Simulated Author's Rebuttal

2 responses · 0 unresolved

We thank the referee for the constructive feedback. We address each major comment below, clarifying the intent of our controlled experimental design and committing to specific improvements in the revised manuscript.

read point-by-point responses
  1. Referee: [§3] §3 (Corpus and Experimental Setup): The central claims of linear growth in verbatim extraction and persistent prefix anchoring rest on a corpus constructed by inserting repeated Gutenberg excerpts into FineWeb. This artificial distribution lacks the variable co-occurrence, partial overlaps, and long-tail frequencies of natural pretraining data, raising a correctness risk for generalizing the reported dynamics beyond the controlled setting.
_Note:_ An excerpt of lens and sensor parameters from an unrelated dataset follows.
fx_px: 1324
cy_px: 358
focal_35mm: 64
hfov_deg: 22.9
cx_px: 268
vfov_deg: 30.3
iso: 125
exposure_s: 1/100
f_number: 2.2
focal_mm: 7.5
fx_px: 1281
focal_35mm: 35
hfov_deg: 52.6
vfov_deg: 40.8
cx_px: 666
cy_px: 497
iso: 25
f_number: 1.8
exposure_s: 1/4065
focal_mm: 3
    Authors: We agree that the FineWeb-Gutenberg corpus is deliberately constructed to isolate repetition count as the independent variable. This controlled setup is the core methodological contribution, enabling direct measurement of how FIM versus LTR objectives affect verbatim extraction under matched conditions. The manuscript does not claim that the precise linear growth rates or prefix-anchoring strengths will hold identically in fully naturalistic pretraining distributions; rather, it provides empirical data on objective-specific memorization dynamics that can inform training design. We will revise §3 to explicitly articulate this scope limitation and add a brief discussion of how the observed patterns might interact with natural data statistics. revision: partial

  2. Referee: [Results] Results (linear growth and probe evaluations): The manuscript reports directional findings on span recovery and context anchoring but, consistent with the abstract, provides limited quantitative details on model sizes, exact repetition counts tested, number of runs, or statistical measures such as error bars or fit quality. This weakens assessment of the robustness of the 'approximately linear' claim and the sufficiency of suffix context.
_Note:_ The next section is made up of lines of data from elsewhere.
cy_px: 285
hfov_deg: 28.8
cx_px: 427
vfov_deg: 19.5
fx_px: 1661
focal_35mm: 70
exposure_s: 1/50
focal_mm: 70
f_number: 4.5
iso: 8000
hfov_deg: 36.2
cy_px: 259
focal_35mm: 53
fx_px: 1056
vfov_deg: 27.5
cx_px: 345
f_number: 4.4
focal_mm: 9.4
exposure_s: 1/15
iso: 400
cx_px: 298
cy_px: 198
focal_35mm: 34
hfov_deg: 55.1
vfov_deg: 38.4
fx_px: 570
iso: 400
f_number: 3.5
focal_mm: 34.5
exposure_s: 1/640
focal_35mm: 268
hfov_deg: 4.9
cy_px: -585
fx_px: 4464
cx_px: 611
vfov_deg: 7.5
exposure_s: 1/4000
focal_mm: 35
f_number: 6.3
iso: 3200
    Authors: We acknowledge that the current presentation would benefit from greater quantitative transparency. In the revision we will expand the Results section (and associated figures/tables) to report: the precise Llama 3.2 model sizes used, the exact repetition counts evaluated, the number of independent training runs, and statistical measures including error bars on extraction rates together with goodness-of-fit metrics for the linear trend. These additions will allow readers to better evaluate the robustness of the linear-growth observation and the prefix-dominance findings under native FIM probes. revision: yes

Circularity Check

0 steps flagged

No significant circularity in empirical measurement study

full rationale

The paper is an empirical study reporting direct measurements of memorization behavior (e.g., verbatim extraction rates under FIM vs. LTR on a controlled corpus) with no derivations, equations, or fitted parameters that define the reported quantities in terms of themselves. The observed linear growth with repetitions is a measured outcome rather than a self-referential construct. No self-citation chains, ansatzes, or uniqueness theorems are invoked to support central claims. The work is self-contained against external benchmarks as a controlled experiment.

Axiom & Free-Parameter Ledger

0 free parameters · 0 axioms · 0 invented entities

Empirical measurement study; no mathematical derivations, fitted constants, or new postulated entities are introduced. The only background assumptions are standard ones about language model training and the representativeness of the constructed corpus.